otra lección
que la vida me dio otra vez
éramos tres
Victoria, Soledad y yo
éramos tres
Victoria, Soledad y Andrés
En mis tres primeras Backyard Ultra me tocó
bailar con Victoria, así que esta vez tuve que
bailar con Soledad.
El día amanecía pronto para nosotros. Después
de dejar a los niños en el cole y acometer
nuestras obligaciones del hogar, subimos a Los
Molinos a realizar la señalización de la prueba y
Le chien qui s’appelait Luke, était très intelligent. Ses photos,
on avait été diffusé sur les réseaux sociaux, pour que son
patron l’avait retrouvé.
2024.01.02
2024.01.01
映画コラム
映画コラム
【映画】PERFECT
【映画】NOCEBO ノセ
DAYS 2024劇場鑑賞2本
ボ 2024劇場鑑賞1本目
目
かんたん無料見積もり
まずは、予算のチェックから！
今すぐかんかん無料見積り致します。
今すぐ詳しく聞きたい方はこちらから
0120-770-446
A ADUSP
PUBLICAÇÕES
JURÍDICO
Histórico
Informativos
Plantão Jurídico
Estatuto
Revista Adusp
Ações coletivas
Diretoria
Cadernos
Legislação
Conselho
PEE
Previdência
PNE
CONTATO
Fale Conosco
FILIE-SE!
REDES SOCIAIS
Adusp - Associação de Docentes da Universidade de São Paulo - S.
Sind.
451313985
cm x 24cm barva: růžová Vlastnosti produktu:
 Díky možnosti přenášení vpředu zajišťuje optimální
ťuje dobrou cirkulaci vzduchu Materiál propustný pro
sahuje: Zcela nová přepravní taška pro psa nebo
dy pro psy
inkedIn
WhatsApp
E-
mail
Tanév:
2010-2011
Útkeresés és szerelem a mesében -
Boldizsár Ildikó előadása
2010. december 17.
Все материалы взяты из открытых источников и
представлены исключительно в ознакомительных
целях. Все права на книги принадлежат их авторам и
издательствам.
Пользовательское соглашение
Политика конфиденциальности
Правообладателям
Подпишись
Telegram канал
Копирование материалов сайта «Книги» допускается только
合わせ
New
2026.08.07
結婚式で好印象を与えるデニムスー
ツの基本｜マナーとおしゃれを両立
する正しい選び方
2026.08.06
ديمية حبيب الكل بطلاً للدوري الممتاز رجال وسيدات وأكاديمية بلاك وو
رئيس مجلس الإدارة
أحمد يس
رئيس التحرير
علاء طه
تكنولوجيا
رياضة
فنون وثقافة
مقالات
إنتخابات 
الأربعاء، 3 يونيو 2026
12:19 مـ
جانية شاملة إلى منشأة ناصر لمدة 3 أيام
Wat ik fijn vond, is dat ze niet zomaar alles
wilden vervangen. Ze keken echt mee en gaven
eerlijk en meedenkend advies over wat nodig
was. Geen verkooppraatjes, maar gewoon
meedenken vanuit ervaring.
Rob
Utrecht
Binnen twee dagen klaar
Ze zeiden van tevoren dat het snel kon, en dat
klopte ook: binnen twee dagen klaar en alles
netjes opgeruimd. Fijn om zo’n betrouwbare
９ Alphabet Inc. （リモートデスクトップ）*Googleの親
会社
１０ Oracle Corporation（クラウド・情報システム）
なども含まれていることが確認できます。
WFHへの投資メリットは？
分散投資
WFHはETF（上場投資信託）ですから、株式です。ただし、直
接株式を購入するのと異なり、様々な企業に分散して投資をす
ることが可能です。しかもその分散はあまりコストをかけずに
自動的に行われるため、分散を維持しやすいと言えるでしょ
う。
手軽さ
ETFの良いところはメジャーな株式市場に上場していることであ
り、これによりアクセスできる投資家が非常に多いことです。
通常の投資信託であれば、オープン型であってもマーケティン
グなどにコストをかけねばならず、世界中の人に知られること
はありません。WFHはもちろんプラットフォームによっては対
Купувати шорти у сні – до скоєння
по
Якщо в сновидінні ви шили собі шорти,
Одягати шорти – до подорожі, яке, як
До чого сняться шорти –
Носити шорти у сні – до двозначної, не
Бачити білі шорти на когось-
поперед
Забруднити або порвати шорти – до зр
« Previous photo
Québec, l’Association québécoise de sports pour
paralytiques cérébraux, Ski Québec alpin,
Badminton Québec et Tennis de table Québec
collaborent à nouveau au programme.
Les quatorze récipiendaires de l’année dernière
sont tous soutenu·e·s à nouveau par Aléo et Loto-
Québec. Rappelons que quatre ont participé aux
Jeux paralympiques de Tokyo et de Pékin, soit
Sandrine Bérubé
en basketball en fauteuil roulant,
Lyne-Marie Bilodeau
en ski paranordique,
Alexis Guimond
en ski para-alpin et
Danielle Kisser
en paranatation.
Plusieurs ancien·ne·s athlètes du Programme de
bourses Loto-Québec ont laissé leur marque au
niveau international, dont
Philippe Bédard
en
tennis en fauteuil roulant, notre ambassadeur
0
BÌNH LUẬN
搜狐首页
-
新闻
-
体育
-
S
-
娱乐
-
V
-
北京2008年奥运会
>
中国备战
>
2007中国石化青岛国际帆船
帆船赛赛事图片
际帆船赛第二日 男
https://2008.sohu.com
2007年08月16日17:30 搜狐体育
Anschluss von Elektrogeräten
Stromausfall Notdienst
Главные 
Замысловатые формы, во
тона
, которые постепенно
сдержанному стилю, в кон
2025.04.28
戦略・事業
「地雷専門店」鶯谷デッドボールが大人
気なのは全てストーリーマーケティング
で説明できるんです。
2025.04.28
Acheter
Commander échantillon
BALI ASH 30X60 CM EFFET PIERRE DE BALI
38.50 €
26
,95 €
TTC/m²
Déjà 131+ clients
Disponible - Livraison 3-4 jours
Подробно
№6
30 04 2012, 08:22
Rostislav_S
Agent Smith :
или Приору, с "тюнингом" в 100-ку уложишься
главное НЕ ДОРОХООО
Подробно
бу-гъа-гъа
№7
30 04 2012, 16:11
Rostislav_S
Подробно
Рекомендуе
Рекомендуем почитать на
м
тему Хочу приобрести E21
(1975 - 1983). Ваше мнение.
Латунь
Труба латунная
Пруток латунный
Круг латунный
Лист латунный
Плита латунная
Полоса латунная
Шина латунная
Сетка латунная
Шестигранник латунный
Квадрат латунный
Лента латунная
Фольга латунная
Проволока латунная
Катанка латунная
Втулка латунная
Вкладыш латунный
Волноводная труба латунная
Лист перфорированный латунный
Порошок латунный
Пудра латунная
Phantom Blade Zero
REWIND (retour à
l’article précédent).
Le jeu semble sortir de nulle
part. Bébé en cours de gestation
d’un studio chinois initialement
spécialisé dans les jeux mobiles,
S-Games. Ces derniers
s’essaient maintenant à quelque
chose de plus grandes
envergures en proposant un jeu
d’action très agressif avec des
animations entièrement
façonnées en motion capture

——————————

# Your objective
Look through the entries above, find each line containing "très", and copy it.

# Your response
Le chien qui s’appelait Luke, était très intelligent. Ses photos,
d’action très agressif avec des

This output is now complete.